Crushed granite is a cheap landscape material that inserts custom patios. It is suitable for light traffic such as patios and walkways and even entrances. If your budget allows, you can insert it with stone plate, dress up with shapes in more expensive colors of granite or even mix it with painted concrete patterns. Installed correctly, it will withstand weeds and need only additional granite every two to six years.
Instructions
Design your patio and measure the total area. Explain four inches of decomposed or crushed granite and calculate the total volume in cubic meters. Buy just over this amount from a garden store or rock farm. Measure the perimeter of your patio to determine how much steel or plastic edge you need. Keep in mind that you do not need edge where your patio meets an impenetrable surface such as concrete or brick or the home base. Most edges come in pre-cut lengths, so collect so that you have enough. Buy enough weed cloth to cover the area of your patio plus 10 percent.

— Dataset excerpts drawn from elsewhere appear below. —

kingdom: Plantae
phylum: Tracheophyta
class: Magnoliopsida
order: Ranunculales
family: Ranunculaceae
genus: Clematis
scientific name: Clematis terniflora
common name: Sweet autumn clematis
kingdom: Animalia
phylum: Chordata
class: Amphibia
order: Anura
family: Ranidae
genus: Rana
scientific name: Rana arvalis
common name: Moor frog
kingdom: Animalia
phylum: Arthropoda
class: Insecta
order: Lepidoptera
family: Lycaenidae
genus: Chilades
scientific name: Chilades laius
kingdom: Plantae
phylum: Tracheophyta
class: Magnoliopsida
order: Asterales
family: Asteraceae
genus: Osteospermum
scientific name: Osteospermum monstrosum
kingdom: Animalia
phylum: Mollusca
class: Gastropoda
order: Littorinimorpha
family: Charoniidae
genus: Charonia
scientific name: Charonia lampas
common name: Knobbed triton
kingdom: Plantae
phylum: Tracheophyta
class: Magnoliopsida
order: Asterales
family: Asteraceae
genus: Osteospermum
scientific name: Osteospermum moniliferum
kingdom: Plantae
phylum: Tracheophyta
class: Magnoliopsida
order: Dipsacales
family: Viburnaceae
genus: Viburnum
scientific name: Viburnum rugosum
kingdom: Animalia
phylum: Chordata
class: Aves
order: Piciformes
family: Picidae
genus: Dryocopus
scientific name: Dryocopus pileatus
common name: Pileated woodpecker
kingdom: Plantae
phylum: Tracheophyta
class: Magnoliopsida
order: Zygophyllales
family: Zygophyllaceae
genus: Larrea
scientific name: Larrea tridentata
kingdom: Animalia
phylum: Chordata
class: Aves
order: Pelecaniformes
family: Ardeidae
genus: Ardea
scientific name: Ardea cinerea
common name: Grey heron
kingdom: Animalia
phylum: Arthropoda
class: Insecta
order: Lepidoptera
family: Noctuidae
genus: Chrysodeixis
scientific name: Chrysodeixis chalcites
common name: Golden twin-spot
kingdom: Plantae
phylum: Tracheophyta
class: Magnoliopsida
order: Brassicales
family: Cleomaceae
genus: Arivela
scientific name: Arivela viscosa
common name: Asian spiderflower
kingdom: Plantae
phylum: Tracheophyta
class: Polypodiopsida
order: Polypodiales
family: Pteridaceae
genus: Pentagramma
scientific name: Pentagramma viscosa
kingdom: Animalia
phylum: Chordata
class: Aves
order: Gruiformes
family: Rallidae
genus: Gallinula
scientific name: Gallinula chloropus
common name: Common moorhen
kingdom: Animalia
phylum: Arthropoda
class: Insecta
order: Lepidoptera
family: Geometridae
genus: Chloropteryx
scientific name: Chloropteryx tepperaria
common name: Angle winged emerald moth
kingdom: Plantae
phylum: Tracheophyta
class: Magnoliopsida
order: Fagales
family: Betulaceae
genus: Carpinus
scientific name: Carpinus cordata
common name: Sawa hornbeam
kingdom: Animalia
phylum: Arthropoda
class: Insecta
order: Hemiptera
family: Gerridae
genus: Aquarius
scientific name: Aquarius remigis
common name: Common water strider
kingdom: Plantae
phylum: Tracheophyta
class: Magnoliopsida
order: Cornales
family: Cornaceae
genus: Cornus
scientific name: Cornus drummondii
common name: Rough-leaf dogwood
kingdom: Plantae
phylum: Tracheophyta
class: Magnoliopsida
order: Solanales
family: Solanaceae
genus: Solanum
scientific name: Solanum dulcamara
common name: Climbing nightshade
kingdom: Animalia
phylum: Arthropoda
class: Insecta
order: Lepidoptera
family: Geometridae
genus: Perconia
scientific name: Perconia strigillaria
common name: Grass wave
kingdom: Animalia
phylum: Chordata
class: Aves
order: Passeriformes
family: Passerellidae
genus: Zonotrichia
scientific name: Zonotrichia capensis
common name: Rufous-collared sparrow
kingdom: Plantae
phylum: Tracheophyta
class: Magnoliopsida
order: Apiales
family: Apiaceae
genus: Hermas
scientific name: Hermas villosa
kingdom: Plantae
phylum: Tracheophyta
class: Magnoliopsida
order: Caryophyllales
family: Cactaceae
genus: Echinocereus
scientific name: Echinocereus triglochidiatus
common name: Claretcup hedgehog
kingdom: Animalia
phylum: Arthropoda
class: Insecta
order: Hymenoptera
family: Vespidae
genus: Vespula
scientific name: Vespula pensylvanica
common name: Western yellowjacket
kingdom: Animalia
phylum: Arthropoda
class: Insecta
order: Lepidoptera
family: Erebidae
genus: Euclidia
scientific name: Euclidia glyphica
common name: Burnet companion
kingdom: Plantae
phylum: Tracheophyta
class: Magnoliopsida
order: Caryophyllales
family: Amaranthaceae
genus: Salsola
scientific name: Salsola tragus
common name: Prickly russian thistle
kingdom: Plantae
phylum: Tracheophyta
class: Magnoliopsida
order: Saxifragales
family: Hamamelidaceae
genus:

Dig out four inches of soil from your patio. If you can, graduate to the center so that the water runs away from the center. This means that you can only dig three or three and a half inches in the center, grading down very gradually toward the edges of the patio to four inches deep. Keep the edges too, as this is where you will install the edge. Try to keep the top of the edging even. Most edges come with efforts to keep anchored in the ground. Wait until you have installed another two inches of crushed granite before installing the inserts on the outside of the patio edges.